Il becco appena estratto dal terriccio umido, l’ala un po’ sollevata e la testa piegata indietro quasi a trasmettere la soddisfazione del pasto abbondante. Niente di strano per un airone guardabuoi che ha appena finito di arare un campo alla ricerca di insetti, la pietanza principale del suo pranzo quotidiano. Assolutamente folle se si pensa che la scena è stata registrata ieri pomeriggio nelle campagne trevigiane tra Riese Pio X e Castel di Godego in un periodo dell’anno in cui gli aironi dovrebbero essere in Nord Africa o al massimo, nelle isole del Mediterraneo.

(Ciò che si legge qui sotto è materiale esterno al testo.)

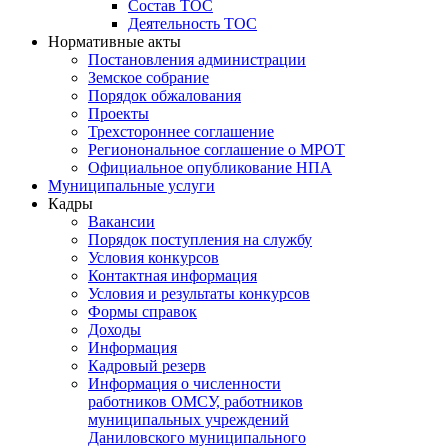
Состав ТОС
Деятельность ТОС
Нормативные акты
Постановления администрации
Земское собрание
Порядок обжалования
Проекты
Трехстороннее соглашение
Регионональное соглашение о МРОТ
Официальное опубликование НПА
Муниципальные услуги
Кадры
Вакансии
Порядок поступления на службу
Условия конкурсов
Контактная информация
Условия и результаты конкурсов
Формы справок
Доходы
Информация
Кадровый резерв
Информация о численности
работников ОМСУ, работников
муниципальных учреждений
Даниловского муниципального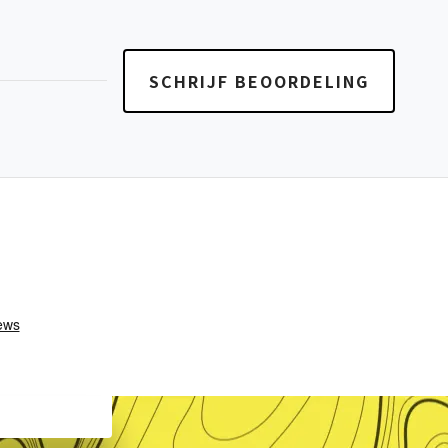
SCHRIJF BEOORDELING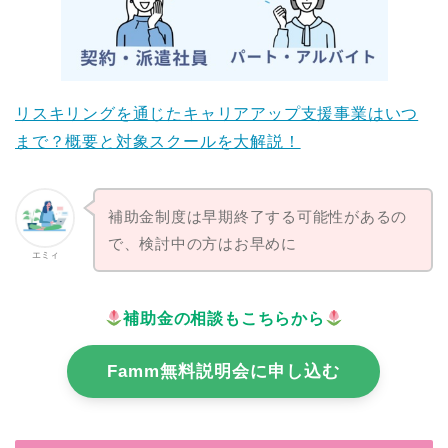
リスキリングを通じたキャリアアップ支援事業はいつ
まで？概要と対象スクールを大解説！
補助金制度は早期終了する可能性があるの
で、検討中の方はお早めに
エミィ
補助金の相談もこちらから
Famm無料説明会に申し込む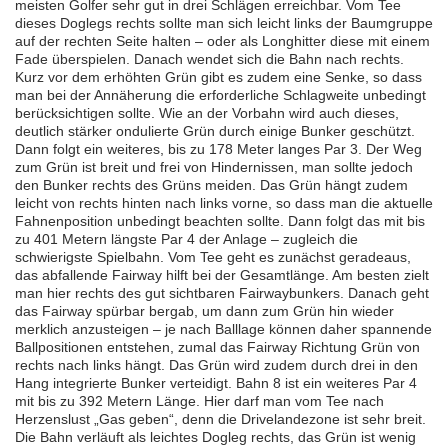
meisten Golfer sehr gut in drei Schlägen erreichbar. Vom Tee
dieses Doglegs rechts sollte man sich leicht links der Baumgruppe
auf der rechten Seite halten – oder als Longhitter diese mit einem
Fade überspielen. Danach wendet sich die Bahn nach rechts.
Kurz vor dem erhöhten Grün gibt es zudem eine Senke, so dass
man bei der Annäherung die erforderliche Schlagweite unbedingt
berücksichtigen sollte. Wie an der Vorbahn wird auch dieses,
deutlich stärker ondulierte Grün durch einige Bunker geschützt.
Dann folgt ein weiteres, bis zu 178 Meter langes Par 3. Der Weg
zum Grün ist breit und frei von Hindernissen, man sollte jedoch
den Bunker rechts des Grüns meiden. Das Grün hängt zudem
leicht von rechts hinten nach links vorne, so dass man die aktuelle
Fahnenposition unbedingt beachten sollte. Dann folgt das mit bis
zu 401 Metern längste Par 4 der Anlage – zugleich die
schwierigste Spielbahn. Vom Tee geht es zunächst geradeaus,
das abfallende Fairway hilft bei der Gesamtlänge. Am besten zielt
man hier rechts des gut sichtbaren Fairwaybunkers. Danach geht
das Fairway spürbar bergab, um dann zum Grün hin wieder
merklich anzusteigen – je nach Balllage können daher spannende
Ballpositionen entstehen, zumal das Fairway Richtung Grün von
rechts nach links hängt. Das Grün wird zudem durch drei in den
Hang integrierte Bunker verteidigt. Bahn 8 ist ein weiteres Par 4
mit bis zu 392 Metern Länge. Hier darf man vom Tee nach
Herzenslust „Gas geben“, denn die Drivelandezone ist sehr breit.
Die Bahn verläuft als leichtes Dogleg rechts, das Grün ist wenig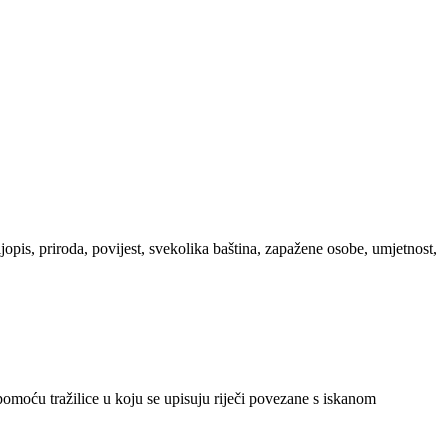
ljopis, priroda, povijest, svekolika baština, zapažene osobe, umjetnost,
 pomoću tražilice u koju se upisuju riječi povezane s iskanom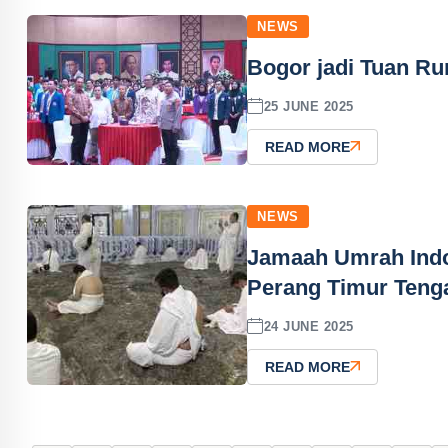
NEWS
Bogor jadi Tuan R
25 JUNE 2025
READ MORE
NEWS
Jamaah Umrah Indo
Perang Timur Teng
24 JUNE 2025
READ MORE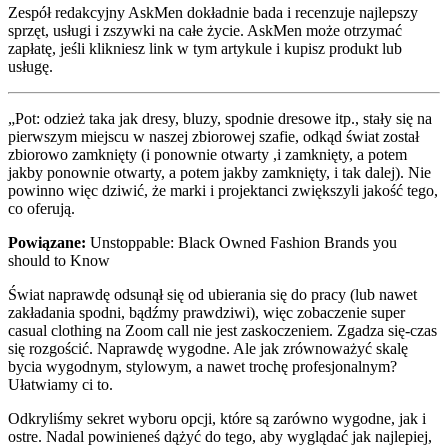
Zespół redakcyjny AskMen dokładnie bada i recenzuje najlepszy
sprzęt, usługi i zszywki na całe życie. AskMen może otrzymać
zapłatę, jeśli klikniesz link w tym artykule i kupisz produkt lub
usługę.
„Pot: odzież taka jak dresy, bluzy, spodnie dresowe itp., stały się na
pierwszym miejscu w naszej zbiorowej szafie, odkąd świat został
zbiorowo zamknięty (i ponownie otwarty ,i zamknięty, a potem
jakby ponownie otwarty, a potem jakby zamknięty, i tak dalej). Nie
powinno więc dziwić, że marki i projektanci zwiększyli jakość tego,
co oferują.
Powiązane:
Unstoppable: Black Owned Fashion Brands you
should to Know
Świat naprawdę odsunął się od ubierania się do pracy (lub nawet
zakładania spodni, bądźmy prawdziwi), więc zobaczenie super
casual clothing na Zoom call nie jest zaskoczeniem. Zgadza się-czas
się rozgościć. Naprawdę wygodne. Ale jak zrównoważyć skalę
bycia wygodnym, stylowym, a nawet trochę profesjonalnym?
Ułatwiamy ci to.
Odkryliśmy sekret wyboru opcji, które są zarówno wygodne, jak i
ostre. Nadal powinieneś dążyć do tego, aby wyglądać jak najlepiej,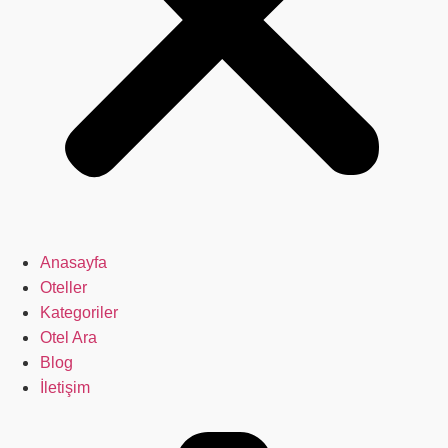
Anasayfa
Oteller
Kategoriler
Otel Ara
Blog
İletişim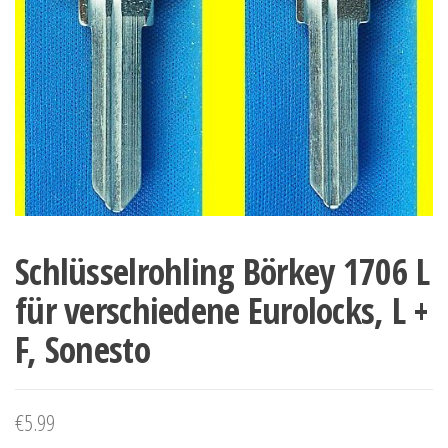
Schlüsselrohling Börkey 1706 L
für verschiedene Eurolocks, L +
F, Sonesto
€
5.99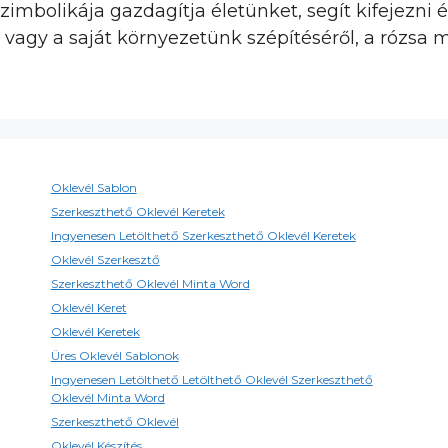
zimbolikája gazdagítja életünket, segít kifejezni
vagy a saját környezetünk szépítéséről, a rózsa m
Oklevél Sablon
Szerkeszthető Oklevél Keretek
Ingyenesen Letölthető Szerkeszthető Oklevél Keretek
Oklevél Szerkesztő
Szerkeszthető Oklevél Minta Word
Oklevél Keret
Oklevél Keretek
Üres Oklevél Sablonok
Ingyenesen Letölthető Letölthető Oklevél Szerkeszthető
Oklevél Minta Word
Szerkeszthető Oklevél
Oklevél Készítés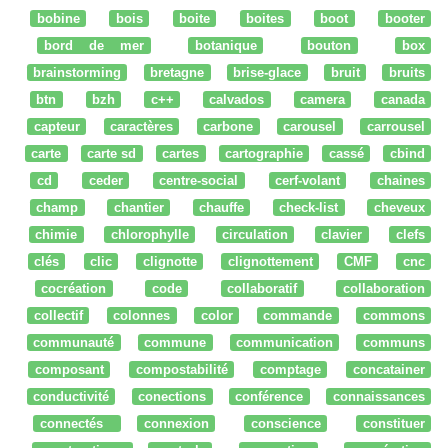
bobine
bois
boite
boites
boot
booter
bord de mer
botanique
bouton
box
brainstorming
bretagne
brise-glace
bruit
bruits
btn
bzh
c++
calvados
camera
canada
capteur
caractères
carbone
carousel
carrousel
carte
carte sd
cartes
cartographie
cassé
cbind
cd
ceder
centre-social
cerf-volant
chaines
champ
chantier
chauffe
check-list
cheveux
chimie
chlorophylle
circulation
clavier
clefs
clés
clic
clignotte
clignottement
CMF
cnc
cocréation
code
collaboratif
collaboration
collectif
colonnes
color
commande
commons
communauté
commune
communication
communs
composant
compostabilité
comptage
concatainer
conductivité
conections
conférence
connaissances
connectés
connexion
conscience
constituer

«Di norma in questo periodo gli aironi guardabuoi sono già migrati verso Sud dove è più caldo – spiega l’entomologo Cesare Bellò, consigliere delegato dell’associazione regionale dei produttori ortofrutticoli (Opove) -. Il fatto che siano ancora qui in Veneto significa che gli insetti sono sopravvissuti all’arrivo dell’inverno e questo è un evento del tutto eccezionale». Al pari delle rondini che dovrebbero fare primavera e invece sono ancora qua a zonzo, gli aironi difficilmente restano a queste latitudini oltre il mese di ottobre. E così anche i merli che nell’ultima settimana sono stati sorpresi a fischiare beati come se fosse un qualunque giorno di maggio. «I merli d’inverno non sono una novità assoluta – continua Bellò -, ma non c’è dubbio che questi siano segnali di un cambiamento climatico in corso». Fino a una decina di anni fa infatti gli unici uccelli stanziali erano i pettirossi e gli scriccioli, mentre oggi si possono trovare diverse specie che si pensavano emigrate da tempo. Non solo. Meno di un mese fa, nel giorno di Santo Stefano, lo stesso Bellò ha trovato sulle montagne insetti che passeggiavano e svolazzavano indisturbati a qualche migliaio di metri di altitudine. Tra gli insetti residenti per le vacanze invernali sulla cima del monte Baldo, tra Verona e il Trentino, sono stati trovati nei giorni scorsi anche coleotteri del tipo Meira Mariasilvanae (tra l’altro si tratta di un insetto classificato proprio da Bellò), tipici delle zone temperate. «Basta pensare che questi coleotteri fino a un po’ di tempo fa non si avventuravano oltre la catena degli Appennini preferendo le zone tempa temperature più alte», aggiunge l’entomologo. Le gelate che tradizionalmente sterilizzano il terreno e uccidono gli insetti lasciando in ibernazione le larve che si ravvivano in occasione dell’estate successiva non sono arrivate. Le Meira Mariasilvanae si sono bellamente godute giornate di sole che toccano anche i 20 gradi con minime alte anche durante la notte. Non è un caso se nelle case del Cadore svolazzano ancora le mosche e nelle cantine delle città si vede alle volte qualche zanzara che cerca di prendere il decollo. Naturalmente le zanzare e le mosche non sono al massimo della forma, ma per gli uccelli non hanno perso le proprietà nutritive.
D’altra parte a dare una mano agli aironi guardabuoi – che si chiamano così perché normalmente seguono le mandrie che smuovono le zolle di terra facendo emergere gli insetti – si è messo anche il vento che soffiava a 150 chilometri all’ora. Le raffiche hanno spazzato la neve artificiale sparata sulle piste del Bellunese lasciando la terra nuda e togliendo il riparo a vermi e insetti. Dove non è arrivato il vento le zolle sono state mosse dai trattori che, come di consueto, in questo periodo arano i campi. Le follie del clima comunque non coinvolgono soltanto insetti e uccelli. Con temperature così alte gli agricoltori prevedono il rischio che il radicchio vada in amore , cioé che pensi di essere già in primavera e che inizi la fase di riproduzione. «Comunque non c’è pericolo per i raccolti – rassicura Bellò -. Da anni ormai ci sono alcune aziende agricole venete che selezionano in maniera manuale i cespi di radicchio migliori sulla base di alcuni parametri tra cui la temperatura e mettono in commercio i semi con la genetica più adatta ad affrontare il cambio climatico». Era stata fatta la stessa cosa qualche anno fa quando erano arrivate le gelate improvvise. Verrà fatta anche quest’anno. «Per la qualità del radicchio non c’è da preoccuparsi, i nostri agricoltori hanno un livello di professionalità altissimo», conclude Bellò.